--- Available data ---
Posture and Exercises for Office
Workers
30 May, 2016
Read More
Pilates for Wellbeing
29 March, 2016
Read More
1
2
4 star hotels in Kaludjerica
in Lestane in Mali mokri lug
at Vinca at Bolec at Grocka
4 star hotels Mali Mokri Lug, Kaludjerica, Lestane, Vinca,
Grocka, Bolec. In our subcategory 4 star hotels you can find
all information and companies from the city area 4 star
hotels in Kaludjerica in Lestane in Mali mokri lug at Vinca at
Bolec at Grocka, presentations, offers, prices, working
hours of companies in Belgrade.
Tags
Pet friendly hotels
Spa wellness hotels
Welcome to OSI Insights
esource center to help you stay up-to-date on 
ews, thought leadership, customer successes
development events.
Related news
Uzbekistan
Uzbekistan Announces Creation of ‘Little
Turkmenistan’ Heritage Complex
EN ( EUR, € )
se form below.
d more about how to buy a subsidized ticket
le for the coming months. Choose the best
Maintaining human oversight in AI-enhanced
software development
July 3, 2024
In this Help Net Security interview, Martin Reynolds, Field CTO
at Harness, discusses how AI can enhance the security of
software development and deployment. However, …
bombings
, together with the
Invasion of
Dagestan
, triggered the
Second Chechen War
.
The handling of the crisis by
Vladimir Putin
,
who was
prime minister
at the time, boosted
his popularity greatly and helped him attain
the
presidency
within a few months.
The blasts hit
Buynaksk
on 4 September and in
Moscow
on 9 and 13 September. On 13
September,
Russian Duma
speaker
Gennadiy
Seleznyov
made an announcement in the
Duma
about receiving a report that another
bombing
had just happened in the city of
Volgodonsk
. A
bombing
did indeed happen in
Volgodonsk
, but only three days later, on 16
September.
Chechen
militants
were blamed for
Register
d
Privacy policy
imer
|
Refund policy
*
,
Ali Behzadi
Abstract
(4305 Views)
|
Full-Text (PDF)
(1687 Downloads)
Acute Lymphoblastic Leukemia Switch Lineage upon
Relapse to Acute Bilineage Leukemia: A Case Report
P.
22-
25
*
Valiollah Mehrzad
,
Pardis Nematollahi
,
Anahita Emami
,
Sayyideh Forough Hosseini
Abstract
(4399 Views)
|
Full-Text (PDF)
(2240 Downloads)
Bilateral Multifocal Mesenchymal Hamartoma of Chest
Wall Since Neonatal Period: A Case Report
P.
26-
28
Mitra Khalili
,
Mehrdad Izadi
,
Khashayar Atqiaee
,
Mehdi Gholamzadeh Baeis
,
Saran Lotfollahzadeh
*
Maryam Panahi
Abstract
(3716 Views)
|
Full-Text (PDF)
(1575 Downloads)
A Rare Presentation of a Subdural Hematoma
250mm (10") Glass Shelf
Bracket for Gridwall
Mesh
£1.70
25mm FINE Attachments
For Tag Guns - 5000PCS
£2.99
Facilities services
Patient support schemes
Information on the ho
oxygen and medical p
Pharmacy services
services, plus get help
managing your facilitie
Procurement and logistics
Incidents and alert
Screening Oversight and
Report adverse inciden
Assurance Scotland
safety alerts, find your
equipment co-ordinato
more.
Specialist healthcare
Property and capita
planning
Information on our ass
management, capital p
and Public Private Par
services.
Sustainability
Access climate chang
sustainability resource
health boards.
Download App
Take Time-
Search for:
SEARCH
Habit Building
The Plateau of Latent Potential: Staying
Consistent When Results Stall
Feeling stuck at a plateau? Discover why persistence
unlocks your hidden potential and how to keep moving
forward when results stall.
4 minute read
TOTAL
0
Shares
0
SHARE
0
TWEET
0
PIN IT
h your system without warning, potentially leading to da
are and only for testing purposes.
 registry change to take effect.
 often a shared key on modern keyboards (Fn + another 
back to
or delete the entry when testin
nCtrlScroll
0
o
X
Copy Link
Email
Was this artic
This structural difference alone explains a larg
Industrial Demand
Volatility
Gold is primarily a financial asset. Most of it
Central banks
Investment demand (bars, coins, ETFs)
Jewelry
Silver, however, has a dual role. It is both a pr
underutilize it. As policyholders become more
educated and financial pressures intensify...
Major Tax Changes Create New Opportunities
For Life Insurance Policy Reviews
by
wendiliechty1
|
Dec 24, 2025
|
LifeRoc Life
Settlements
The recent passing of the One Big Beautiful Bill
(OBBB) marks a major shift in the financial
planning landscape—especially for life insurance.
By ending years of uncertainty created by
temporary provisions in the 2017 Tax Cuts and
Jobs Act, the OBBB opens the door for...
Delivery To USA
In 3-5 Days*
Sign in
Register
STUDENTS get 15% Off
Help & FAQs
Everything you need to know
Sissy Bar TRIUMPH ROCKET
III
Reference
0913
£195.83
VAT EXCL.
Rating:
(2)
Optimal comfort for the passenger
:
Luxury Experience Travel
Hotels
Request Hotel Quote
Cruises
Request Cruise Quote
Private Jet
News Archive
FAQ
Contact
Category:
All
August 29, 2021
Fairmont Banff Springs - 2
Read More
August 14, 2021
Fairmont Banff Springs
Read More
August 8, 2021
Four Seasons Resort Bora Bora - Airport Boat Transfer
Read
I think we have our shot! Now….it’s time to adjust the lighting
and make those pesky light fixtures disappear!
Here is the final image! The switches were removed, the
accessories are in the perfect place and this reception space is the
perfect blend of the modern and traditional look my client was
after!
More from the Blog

--- What is required ---
The records above should be printed exactly, please, from the first line through the line containing "all information and", with both ends kept and nothing past it.

--- Solution to this problem ---
Posture and Exercises for Office
Workers
30 May, 2016
Read More
Pilates for Wellbeing
29 March, 2016
Read More
1
2
4 star hotels in Kaludjerica
in Lestane in Mali mokri lug
at Vinca at Bolec at Grocka
4 star hotels Mali Mokri Lug, Kaludjerica, Lestane, Vinca,
Grocka, Bolec. In our subcategory 4 star hotels you can find
all information and companies from the city area 4 star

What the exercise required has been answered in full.